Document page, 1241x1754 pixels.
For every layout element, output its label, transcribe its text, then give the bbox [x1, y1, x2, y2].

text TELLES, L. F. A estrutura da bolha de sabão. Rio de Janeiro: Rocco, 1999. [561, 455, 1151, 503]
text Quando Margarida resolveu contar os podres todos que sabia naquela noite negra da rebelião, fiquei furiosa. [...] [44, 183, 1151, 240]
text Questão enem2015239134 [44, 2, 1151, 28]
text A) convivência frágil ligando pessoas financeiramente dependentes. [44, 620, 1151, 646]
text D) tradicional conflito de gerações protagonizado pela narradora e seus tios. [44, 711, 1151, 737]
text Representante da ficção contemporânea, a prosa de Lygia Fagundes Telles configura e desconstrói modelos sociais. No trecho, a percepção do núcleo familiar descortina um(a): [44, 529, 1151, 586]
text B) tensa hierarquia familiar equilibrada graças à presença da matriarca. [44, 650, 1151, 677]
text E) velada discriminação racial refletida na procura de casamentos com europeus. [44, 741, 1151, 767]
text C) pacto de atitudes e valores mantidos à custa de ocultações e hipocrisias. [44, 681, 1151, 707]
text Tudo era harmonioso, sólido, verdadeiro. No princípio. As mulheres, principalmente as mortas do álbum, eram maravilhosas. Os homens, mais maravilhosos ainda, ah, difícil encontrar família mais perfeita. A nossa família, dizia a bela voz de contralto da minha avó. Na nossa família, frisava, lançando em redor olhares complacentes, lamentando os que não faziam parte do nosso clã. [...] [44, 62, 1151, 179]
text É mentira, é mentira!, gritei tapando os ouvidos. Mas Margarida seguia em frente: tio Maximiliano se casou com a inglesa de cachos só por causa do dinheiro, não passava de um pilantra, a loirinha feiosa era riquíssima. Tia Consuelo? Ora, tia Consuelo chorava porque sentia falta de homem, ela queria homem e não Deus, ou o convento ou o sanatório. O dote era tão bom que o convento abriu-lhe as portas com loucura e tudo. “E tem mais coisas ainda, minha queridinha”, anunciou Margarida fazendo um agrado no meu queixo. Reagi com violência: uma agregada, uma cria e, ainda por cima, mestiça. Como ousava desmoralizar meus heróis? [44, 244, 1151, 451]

________________________________________

__ABOUT THIS TASK__.
Look through the material above. Copy each line where the word "familiar" appears.

__ANSWER BOX__.
text Representante da ficção contemporânea, a prosa de Lygia Fagundes Telles configura e desconstrói modelos sociais. No trecho, a percepção do núcleo familiar descortina um(a): [44, 529, 1151, 586]
text B) tensa hierarquia familiar equilibrada graças à presença da matriarca. [44, 650, 1151, 677]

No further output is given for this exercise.